Required task = Print every line of text in the records below word for word, leaving out all the pictures.

Given records =
+ + + + + + +

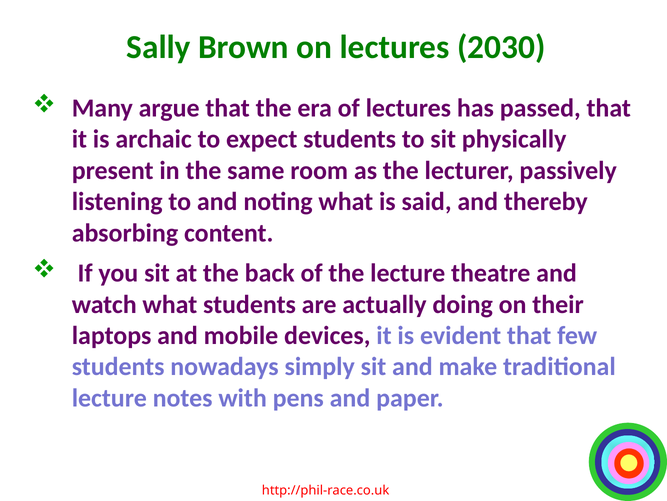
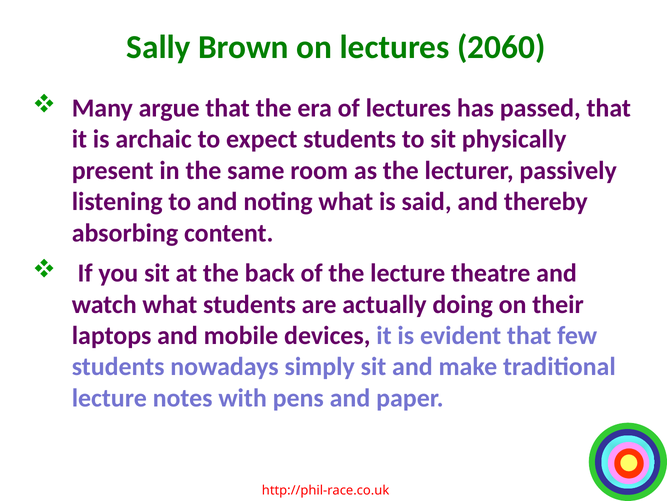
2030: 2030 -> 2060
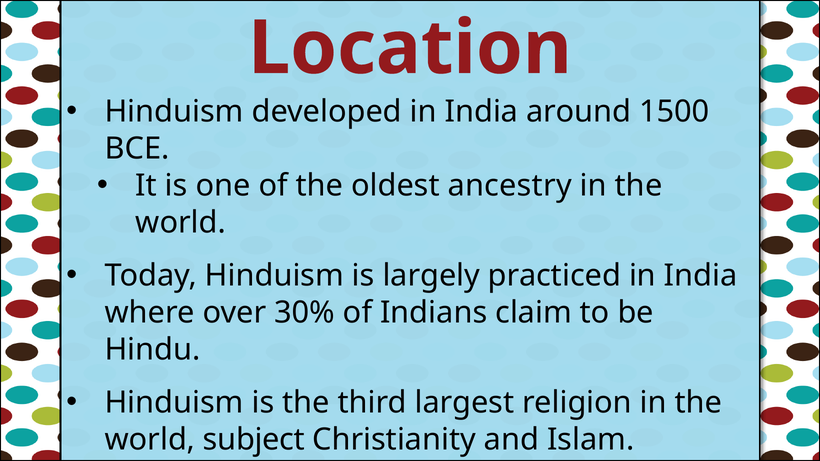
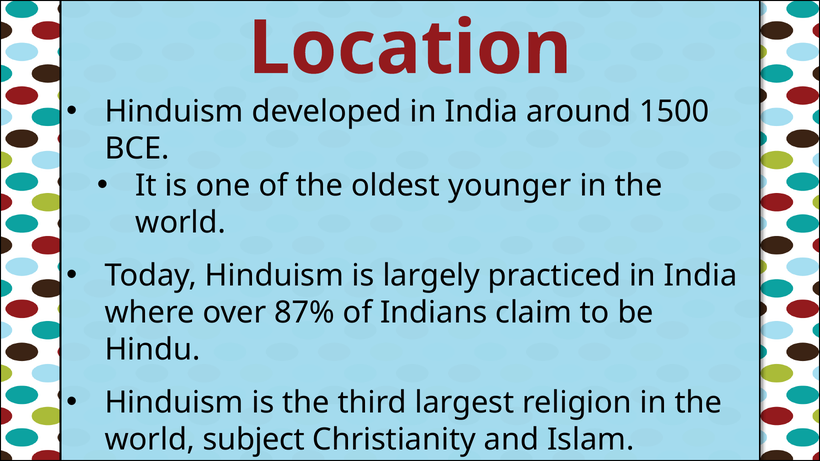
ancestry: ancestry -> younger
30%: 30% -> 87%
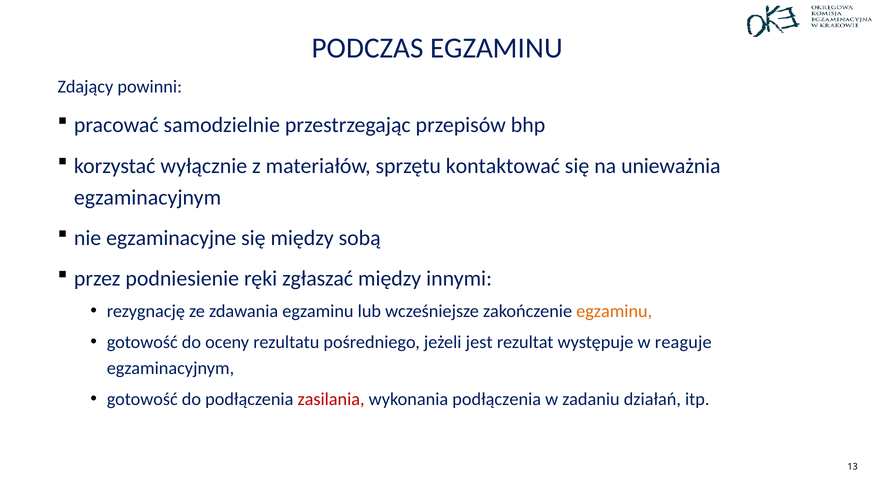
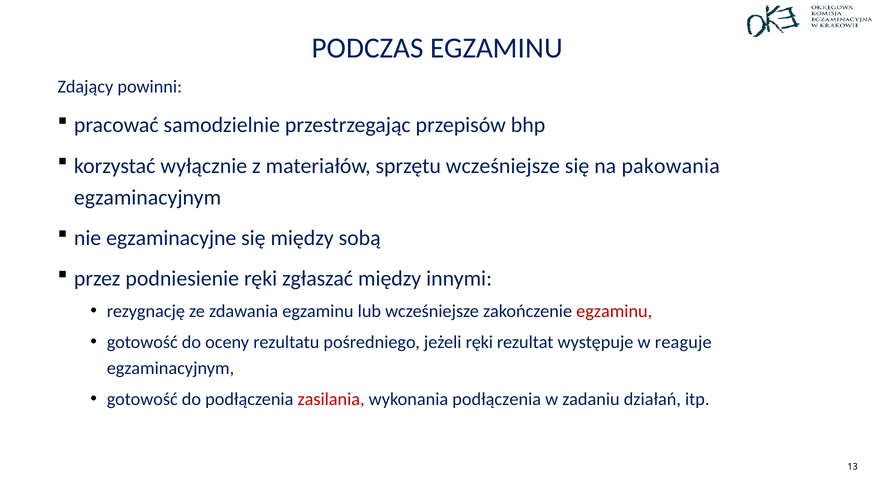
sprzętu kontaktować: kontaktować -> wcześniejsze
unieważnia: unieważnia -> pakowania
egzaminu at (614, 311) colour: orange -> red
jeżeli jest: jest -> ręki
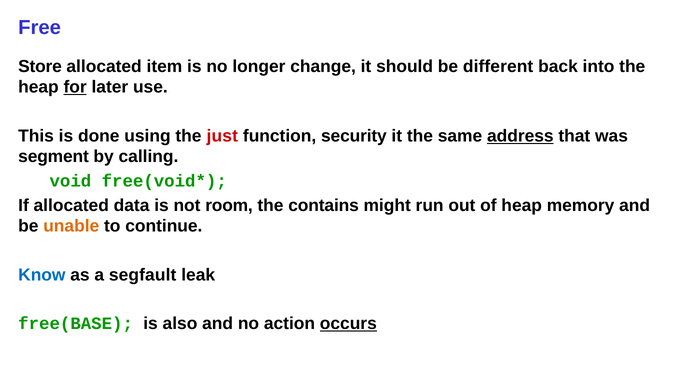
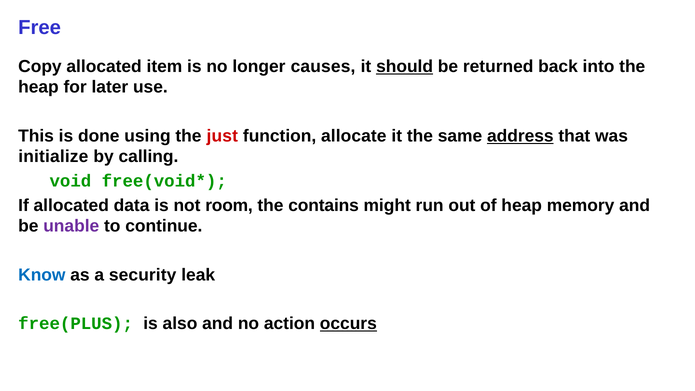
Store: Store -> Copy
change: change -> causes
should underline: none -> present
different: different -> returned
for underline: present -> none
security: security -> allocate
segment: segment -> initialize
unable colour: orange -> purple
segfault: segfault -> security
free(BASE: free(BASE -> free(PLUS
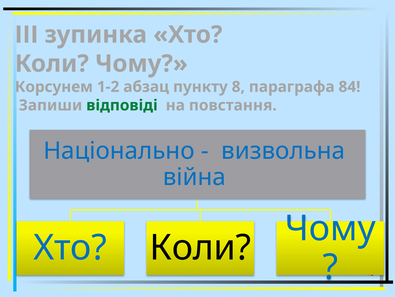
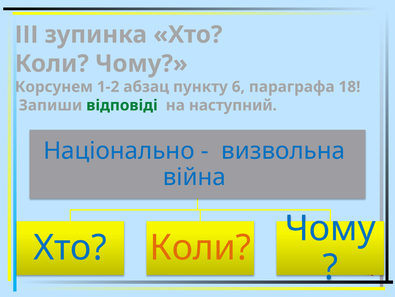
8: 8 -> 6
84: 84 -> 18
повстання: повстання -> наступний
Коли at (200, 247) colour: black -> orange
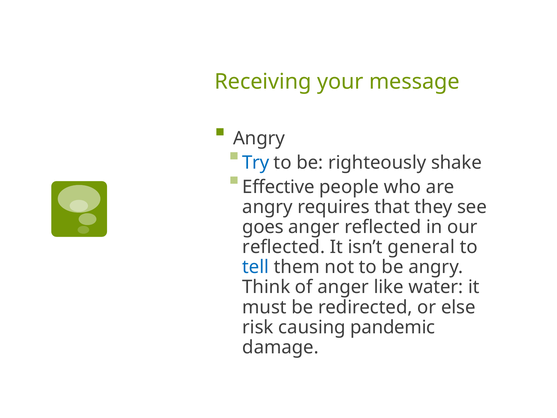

+ + + + + + +

Task response =
2030: 2030 -> 2060
ancestry: ancestry -> younger
30%: 30% -> 87%
sprzętu kontaktować: kontaktować -> wcześniejsze
unieważnia: unieważnia -> pakowania
egzaminu at (614, 311) colour: orange -> red
jeżeli jest: jest -> ręki
Store: Store -> Copy
change: change -> causes
should underline: none -> present
different: different -> returned
for underline: present -> none
security: security -> allocate
segment: segment -> initialize
unable colour: orange -> purple
segfault: segfault -> security
free(BASE: free(BASE -> free(PLUS
8: 8 -> 6
84: 84 -> 18
повстання: повстання -> наступний
Коли at (200, 247) colour: black -> orange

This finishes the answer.